Telset.id – Menteri Komunikasi dan Informatika (Menkominfo) Meutya Hafid secara tegas membujuk seluruh lapisan masyarakat, terutama orang tua, untuk mengangkat prinsip “Tunggu Anak Siap” sebelum memperkenalkan anak pada bumi digital. Ajakan ini merupakan bagian dari komitmen pemerintah dalam mengimplementasikan Peraturan Pemerintah (PP) Nomor 17 Tahun 2025 tentang Pelindungan Anak di Ruang Digital alias PP Tunas.
“Pesan utama kami sederhana namun krusial: Tunggu anak siap, Tunas. Pastikan anak betul-betul siap, baik secara usia, kematangan mental, dan adanya pendampingan nan memadai sebelum mereka memasuki bumi digital,” ujar Meutya Hafid dalam pesannya nan disampaikan saat obrolan “Bangun Ruang Digital Ramah Anak” di Jakarta, Selasa (10/12/2024).
Menurut Menkominfo, PP Tunas datang bukan untuk menghalangi kemajuan teknologi, melainkan sebagai corak kepedulian negara dan bentuk nyata dari perhatian Presiden Prabowo Subianto terhadap masa depan anak bangsa. Regulasi ini menempatkan Indonesia sebagai negara kedua di bumi setelah Australia nan mempunyai patokan komprehensif unik untuk melindungi anak di ruang digital, terutama dari paparan konten rawan dan perundungan siber.
Indonesia Jadi Pionir Standar Keamanan Digital Anak
Dengan adanya PP Tunas, Indonesia tidak hanya mengikuti jejak Australia, tetapi juga memposisikan diri sebagai pionir dalam mendorong standar keamanan digital nan lebih tinggi bagi anak-anak secara global. Posisi ini sekaligus menunjukkan kesungguhan pemerintah dalam menanggapi tantangan era digital nan kian kompleks.
Keberhasilan penerapan izin ini, ditegaskan Meutya, sangat berjuntai pada kerja kolektif seluruh pemangku kepentingan. Perlindungan anak di ruang digital tidak bisa dibebankan pada pemerintah semata, tetapi memerlukan peran aktif dan sinergi dari orang tua, guru, sekolah, platform digital, serta seluruh komunitas.

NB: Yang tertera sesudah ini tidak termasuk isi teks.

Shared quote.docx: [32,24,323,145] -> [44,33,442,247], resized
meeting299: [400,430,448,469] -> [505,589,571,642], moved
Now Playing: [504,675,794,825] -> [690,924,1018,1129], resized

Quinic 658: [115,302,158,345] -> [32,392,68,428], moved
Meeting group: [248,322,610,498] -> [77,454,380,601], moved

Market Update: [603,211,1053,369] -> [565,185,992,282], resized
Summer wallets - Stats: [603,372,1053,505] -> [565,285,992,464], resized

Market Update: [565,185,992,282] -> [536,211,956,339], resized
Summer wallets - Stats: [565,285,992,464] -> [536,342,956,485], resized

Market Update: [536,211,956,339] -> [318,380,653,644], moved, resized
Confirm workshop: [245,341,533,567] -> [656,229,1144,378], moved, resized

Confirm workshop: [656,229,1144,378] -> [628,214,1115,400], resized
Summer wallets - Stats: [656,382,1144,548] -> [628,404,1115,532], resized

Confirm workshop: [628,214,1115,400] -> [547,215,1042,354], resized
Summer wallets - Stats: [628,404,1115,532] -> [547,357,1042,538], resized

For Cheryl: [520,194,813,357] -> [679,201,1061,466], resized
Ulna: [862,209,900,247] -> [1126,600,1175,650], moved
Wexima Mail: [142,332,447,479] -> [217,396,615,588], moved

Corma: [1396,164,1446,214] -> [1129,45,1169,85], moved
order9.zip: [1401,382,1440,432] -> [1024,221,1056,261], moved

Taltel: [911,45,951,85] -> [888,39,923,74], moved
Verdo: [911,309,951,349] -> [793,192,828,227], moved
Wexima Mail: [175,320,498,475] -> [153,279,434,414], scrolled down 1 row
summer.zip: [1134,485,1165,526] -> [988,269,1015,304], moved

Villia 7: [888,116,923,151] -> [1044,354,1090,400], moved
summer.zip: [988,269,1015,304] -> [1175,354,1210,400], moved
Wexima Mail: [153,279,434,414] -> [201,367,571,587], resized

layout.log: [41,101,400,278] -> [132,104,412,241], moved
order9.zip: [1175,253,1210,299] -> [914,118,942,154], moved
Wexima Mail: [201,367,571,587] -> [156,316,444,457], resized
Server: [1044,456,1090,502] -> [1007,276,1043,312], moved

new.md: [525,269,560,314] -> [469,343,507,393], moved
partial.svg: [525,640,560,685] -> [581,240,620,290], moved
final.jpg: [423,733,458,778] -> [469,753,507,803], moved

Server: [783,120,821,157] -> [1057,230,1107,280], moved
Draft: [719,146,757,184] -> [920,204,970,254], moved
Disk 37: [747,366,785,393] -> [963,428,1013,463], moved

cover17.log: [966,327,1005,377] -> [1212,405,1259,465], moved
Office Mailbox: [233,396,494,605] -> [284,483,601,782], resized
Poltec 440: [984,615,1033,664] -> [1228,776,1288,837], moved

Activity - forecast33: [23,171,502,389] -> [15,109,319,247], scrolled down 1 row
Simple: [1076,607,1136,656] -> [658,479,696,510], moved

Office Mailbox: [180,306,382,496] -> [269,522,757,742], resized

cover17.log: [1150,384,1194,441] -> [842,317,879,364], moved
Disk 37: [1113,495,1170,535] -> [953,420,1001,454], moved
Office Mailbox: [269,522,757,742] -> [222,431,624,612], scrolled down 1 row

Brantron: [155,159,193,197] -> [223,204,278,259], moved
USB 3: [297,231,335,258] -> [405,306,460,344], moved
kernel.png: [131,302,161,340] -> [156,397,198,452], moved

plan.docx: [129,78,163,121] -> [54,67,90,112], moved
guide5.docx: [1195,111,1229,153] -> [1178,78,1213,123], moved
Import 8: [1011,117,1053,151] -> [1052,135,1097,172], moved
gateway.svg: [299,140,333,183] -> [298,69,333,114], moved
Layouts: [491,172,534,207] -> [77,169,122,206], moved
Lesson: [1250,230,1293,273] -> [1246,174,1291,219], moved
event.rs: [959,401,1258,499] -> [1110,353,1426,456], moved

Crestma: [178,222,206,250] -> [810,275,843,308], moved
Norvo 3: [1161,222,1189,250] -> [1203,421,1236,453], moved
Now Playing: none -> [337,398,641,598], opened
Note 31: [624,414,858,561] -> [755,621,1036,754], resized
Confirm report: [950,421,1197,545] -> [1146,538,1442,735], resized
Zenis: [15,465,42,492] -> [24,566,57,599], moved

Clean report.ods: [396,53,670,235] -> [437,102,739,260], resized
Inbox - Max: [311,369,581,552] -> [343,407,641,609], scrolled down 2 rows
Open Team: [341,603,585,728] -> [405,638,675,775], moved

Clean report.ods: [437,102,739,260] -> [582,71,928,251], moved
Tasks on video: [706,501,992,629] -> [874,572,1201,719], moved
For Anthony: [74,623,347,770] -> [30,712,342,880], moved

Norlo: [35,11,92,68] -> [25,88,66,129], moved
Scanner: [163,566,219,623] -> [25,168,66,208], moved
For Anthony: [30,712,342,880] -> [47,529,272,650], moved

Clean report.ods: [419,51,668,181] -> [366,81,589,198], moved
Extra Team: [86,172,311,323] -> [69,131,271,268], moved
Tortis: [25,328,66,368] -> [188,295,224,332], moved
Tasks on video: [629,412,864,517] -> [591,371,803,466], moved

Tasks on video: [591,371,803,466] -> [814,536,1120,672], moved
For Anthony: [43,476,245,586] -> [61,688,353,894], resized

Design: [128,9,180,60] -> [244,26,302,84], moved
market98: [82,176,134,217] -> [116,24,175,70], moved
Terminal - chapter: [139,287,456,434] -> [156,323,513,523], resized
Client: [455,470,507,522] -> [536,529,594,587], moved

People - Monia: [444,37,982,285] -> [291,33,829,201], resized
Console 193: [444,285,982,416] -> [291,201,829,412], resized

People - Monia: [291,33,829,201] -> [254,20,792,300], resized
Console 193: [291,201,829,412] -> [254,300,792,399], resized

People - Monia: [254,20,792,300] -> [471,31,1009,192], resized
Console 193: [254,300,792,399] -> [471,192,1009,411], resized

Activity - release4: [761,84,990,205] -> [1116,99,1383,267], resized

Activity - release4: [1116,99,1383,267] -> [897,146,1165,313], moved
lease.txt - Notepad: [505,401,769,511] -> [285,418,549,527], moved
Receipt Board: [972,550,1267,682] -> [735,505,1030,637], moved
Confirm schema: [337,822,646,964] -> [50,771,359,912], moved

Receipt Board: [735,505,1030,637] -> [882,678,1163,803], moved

“Perlindungan anak adalah tanggung jawab bersama. Kami membujuk semua pihak untuk bergerak berbareng mewujudkan ekosistem digital nan kondusif dan positif bagi generasi penerus,” tambahnya.
Ketentuan Tegas PP Tunas dan Tanggung Jawab Platform
Menkominfo menjelaskan bahwa PP Tunas datang dengan sejumlah ketentuan tegas nan wajib dipatuhi oleh penyelenggara sistem elektronik (platform digital). Ketentuan tersebut meliputi tanggungjawab verifikasi usia pengguna, persetujuan orang tua alias wali untuk pengguna anak, pembatasan konten berbasis risiko, serta pelarangan profiling info anak untuk tujuan komersial.
Regulasi ini menjadi landasan norma nan kuat untuk memastikan platform digital bertanggung jawab atas konten dan hubungan nan terjadi di dalam ekosistem mereka. Meutya berharap, dengan edukasi digital nan tepat dan support semua pihak, dapat tercipta budaya “Aman Berdigital untuk Anak”.
“Melalui PP Tunas dan support semua pihak, diharapkan ruang digital dapat menjadi sarana tumbuh kembang nan positif, penuh inspirasi, dan bukan sumber ancaman bagi anak-anak kita,” pungkas Meutya Hafid.
Langkah Indonesia ini sejalan dengan tren dunia di mana beragam negara mulai memperketat izin untuk melindungi pengguna muda di bumi maya. Sebelumnya, Australia telah melarang platform streaming Twitch untuk anak di bawah 16 tahun, sementara Malaysia berencana melarang media sosial untuk anak di bawah 16 tahun mulai tahun 2026.
Implementasi PP Tunas di Indonesia bakal menjadi ujian nyata bagi kerjasama antara regulator, industri teknologi, dan masyarakat dalam membangun ruang digital nan lebih beretika dan ramah anak. Kesuksesannya bakal sangat ditentukan oleh konsistensi penegakan patokan dan kesadaran kolektif bakal pentingnya melindungi anak-anak di era nan serba terhubung ini.